Senza entrare nel merito della sentenza “manipolativa sostitutiva di procedura”[17] n. 251/2016, in cui la Corte costituzionale ha dichiarato costituzionalmente illegittime alcune disposizioni della cd. Riforma Madia (legge 7 agosto 2015, n. 124) con riferimento alle deleghe al Governo in materia di riorganizzazione delle amministrazioni pubbliche che avrebbero usurpato il campo della potestà residuale e concorrente regionale, in violazione dello stesso riparto operato dall’art. 117 della Carta Costituzionale[18], va rammentato che i giudici amministrativi hanno avuto modo di sottolineare in più battute la differenza tra accesso tradizionale e nuovo accesso civico, occasionalmente ritenendo che i due tipi di accesso potrebbero anche essere esercitati congiuntamente sul medesimo documento.[19]

Non di secondo piano l’osservazione di chi ha avvertito che decidendo di mantenere in vita quanto realizzato con la trasparenza mediante pubblicazione, il decreto 97/16 nel tentativo di delineare, o meglio semplicemente “abbozzare” una distinzione concettuale tra i due strumenti di trasparenza (“Per accesso civico semplice si intende…”; “per accesso civico generalizzato si intende…”) sembra aver dato luogo a un vero e proprio “caos regolativo.”[20]

Le ombre sono destinate a moltiplicarsi.

Infatti, non minore perplessità suscita la peculiare ipotesi di responsabilità dirigenziale, dove, sotto la rubrica “Responsabilità derivante dalla violazione delle disposizioni in materia di obblighi di pubblicazione e di accesso civico” è previsto che “L’inadempimento degli obblighi di pubblicazione previsti dalla normativa vigente e il rifiuto, il differimento e la limitazione dell’accesso civico, al di fuori delle ipotesi previste dall’articolo 5-bis, costituiscono elemento di valutazione della responsabilità dirigenziale, eventuale causa di responsabilità per danno all’immagine dell’amministrazione e sono comunque valutati ai fini della corresponsione della retribuzione di risultato e del trattamento accessorio collegato alla performance individuale dei responsabili.”

È poi prevista un’esimente al secondo comma di esclusione della responsabilità se il responsabile prova che l’inadempimento è dipeso da causa a lui non imputabile.[21]

Con riferimento al primo aspetto, è stato posto in rilievo[22] come la responsabilità dirigenziale per danni di immagine debba essere circoscritta a quelle specifiche e determinate ipotesi di reati contro la Pubblica Amministrazione e previste negli artt. 314-335 c.p. e non potrebbe essere altrimenti, sulla base di quanto previsto anche dalla Corte dei Conti nella sentenza n. 8 del 2015.

# Dati di origine
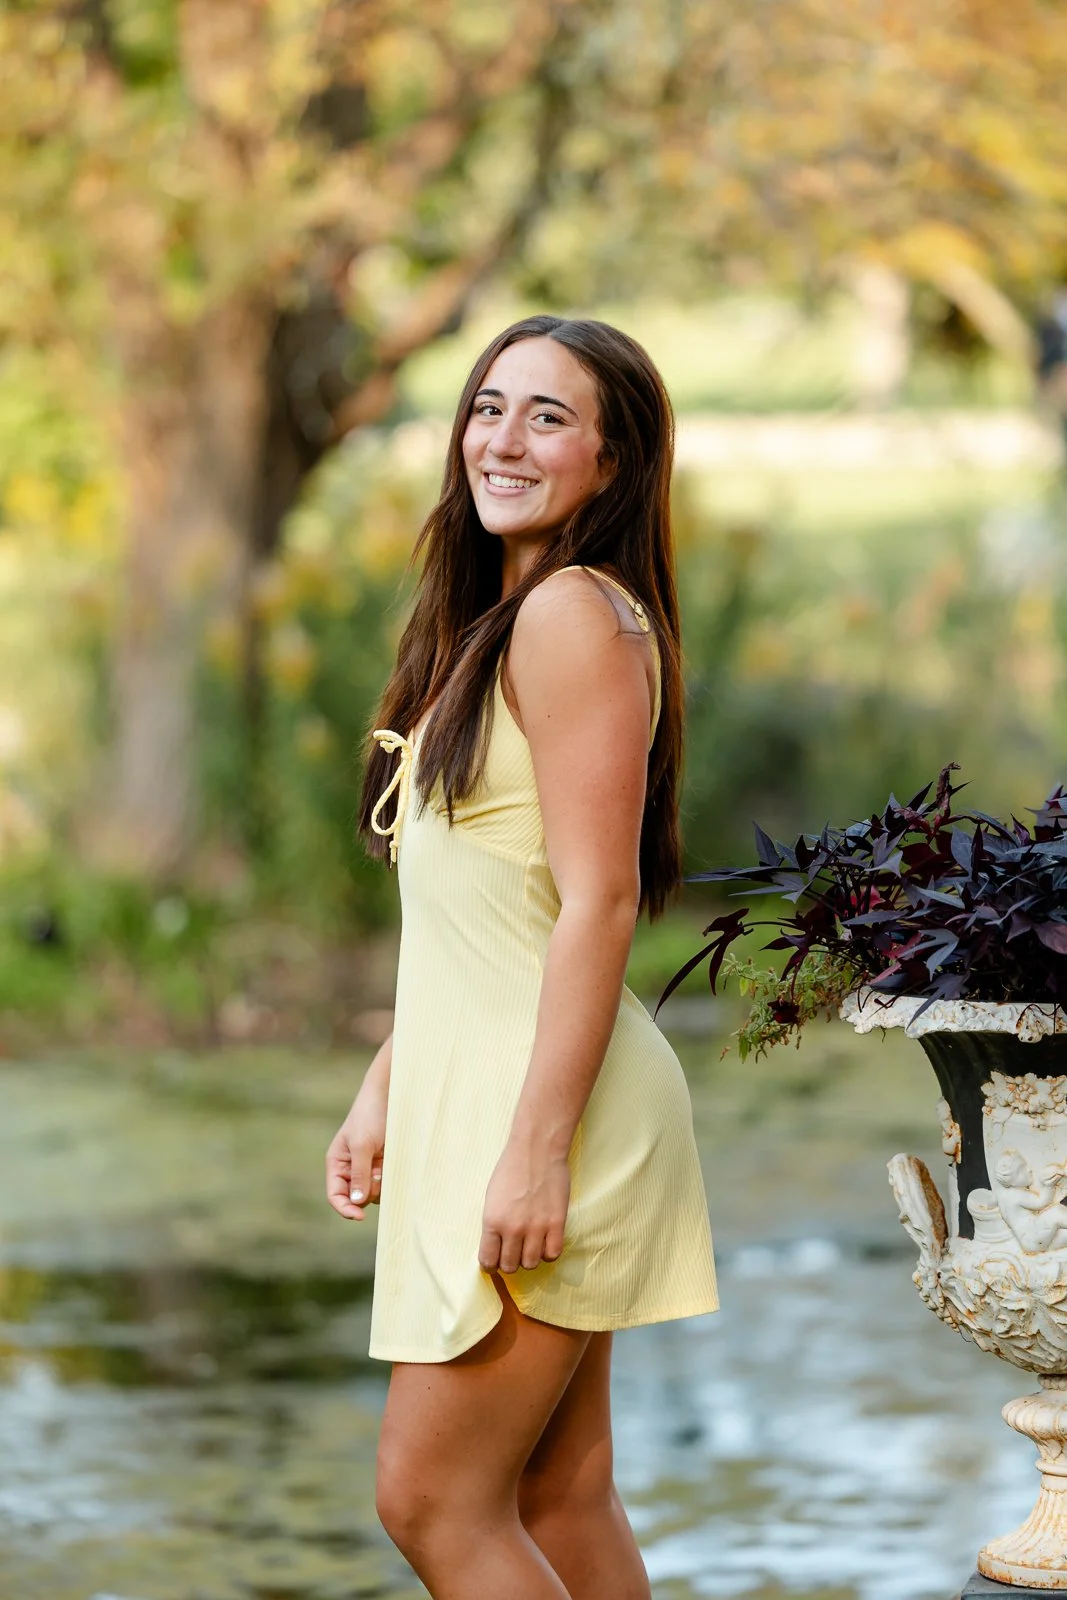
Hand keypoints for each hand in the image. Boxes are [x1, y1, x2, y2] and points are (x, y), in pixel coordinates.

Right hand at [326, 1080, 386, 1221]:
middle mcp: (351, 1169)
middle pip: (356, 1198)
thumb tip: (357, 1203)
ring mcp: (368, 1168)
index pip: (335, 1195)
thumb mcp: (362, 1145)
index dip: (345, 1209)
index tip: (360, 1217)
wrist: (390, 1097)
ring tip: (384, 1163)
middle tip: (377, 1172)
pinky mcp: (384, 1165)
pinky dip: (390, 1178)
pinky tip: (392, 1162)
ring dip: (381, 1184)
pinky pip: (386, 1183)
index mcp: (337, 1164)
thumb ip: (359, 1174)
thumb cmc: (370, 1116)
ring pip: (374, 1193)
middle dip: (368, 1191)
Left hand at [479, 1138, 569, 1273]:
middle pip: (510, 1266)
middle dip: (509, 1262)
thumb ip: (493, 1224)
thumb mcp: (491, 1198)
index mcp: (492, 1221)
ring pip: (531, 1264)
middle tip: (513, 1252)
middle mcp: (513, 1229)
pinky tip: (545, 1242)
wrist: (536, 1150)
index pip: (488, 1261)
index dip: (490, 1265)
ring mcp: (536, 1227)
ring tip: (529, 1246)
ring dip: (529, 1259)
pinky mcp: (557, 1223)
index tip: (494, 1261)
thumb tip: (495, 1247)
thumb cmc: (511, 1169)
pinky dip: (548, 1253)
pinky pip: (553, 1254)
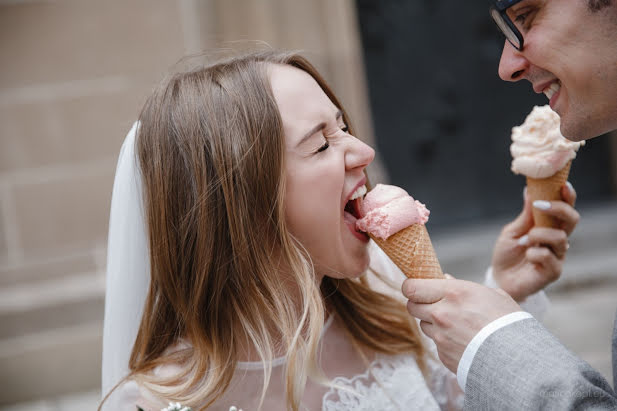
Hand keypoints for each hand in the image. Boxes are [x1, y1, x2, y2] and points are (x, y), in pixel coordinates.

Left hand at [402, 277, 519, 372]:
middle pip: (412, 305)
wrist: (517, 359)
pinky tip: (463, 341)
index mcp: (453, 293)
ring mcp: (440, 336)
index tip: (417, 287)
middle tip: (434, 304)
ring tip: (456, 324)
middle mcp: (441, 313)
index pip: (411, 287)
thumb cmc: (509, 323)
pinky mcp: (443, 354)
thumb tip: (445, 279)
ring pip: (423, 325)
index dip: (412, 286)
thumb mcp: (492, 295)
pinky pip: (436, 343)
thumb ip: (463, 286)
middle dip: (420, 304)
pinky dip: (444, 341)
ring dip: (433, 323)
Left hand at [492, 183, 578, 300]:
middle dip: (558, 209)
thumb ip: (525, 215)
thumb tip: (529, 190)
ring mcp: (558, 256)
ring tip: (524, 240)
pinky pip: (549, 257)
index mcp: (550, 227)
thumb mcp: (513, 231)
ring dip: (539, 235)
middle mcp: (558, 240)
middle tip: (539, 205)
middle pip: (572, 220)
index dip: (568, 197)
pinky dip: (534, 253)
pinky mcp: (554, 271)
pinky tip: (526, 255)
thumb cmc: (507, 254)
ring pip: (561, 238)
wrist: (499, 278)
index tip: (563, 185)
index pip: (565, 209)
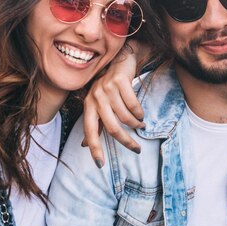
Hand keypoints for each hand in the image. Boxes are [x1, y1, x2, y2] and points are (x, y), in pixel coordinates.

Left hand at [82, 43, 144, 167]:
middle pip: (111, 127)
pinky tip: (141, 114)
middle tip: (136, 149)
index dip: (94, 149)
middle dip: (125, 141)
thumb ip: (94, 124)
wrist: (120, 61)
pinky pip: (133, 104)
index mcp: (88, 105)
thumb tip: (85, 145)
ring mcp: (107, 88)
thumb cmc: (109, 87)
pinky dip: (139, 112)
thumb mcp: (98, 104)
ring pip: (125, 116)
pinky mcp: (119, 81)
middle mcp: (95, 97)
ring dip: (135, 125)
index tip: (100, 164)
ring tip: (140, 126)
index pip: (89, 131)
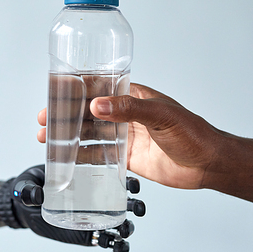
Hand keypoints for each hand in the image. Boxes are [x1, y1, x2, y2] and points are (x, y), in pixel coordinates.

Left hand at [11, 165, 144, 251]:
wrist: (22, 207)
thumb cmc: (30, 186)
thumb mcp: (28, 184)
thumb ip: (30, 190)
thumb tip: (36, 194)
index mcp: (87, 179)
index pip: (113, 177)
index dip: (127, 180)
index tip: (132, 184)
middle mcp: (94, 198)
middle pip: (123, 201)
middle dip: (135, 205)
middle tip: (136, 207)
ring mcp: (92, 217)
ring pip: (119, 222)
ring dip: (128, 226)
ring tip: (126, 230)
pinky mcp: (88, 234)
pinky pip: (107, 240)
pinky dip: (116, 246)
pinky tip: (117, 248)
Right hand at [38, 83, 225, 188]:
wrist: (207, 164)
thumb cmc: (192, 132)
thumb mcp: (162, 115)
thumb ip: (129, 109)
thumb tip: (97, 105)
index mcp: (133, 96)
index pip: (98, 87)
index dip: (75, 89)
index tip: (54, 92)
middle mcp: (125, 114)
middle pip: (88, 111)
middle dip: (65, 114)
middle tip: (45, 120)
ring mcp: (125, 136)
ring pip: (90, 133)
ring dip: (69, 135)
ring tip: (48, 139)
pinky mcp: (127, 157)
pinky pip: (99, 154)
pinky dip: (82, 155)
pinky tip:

# Consegna A
Trascriva fedelmente il passo del testo sull'accesso civico che comincia con «Con riferimento al primo» e prosegue fino a «8 del 2015.».
# Consegna B
Secondo il testo sull'accesso civico, entro quali articoli del codice penale deve essere circoscritta la responsabilità dirigenziale per danni di immagine?

# Risposta A
Con riferimento al primo aspetto, è stato posto in rilievo[22] come la responsabilità dirigenziale per danni di immagine debba essere circoscritta a quelle specifiche e determinate ipotesi di reati contro la Pubblica Amministrazione e previste negli artt. 314-335 c.p. e non potrebbe essere altrimenti, sulla base di quanto previsto anche dalla Corte dei Conti nella sentenza n. 8 del 2015.

# Risposta B
Agli artt. 314-335 c.p., relativi ai reati contro la Pubblica Amministrazione.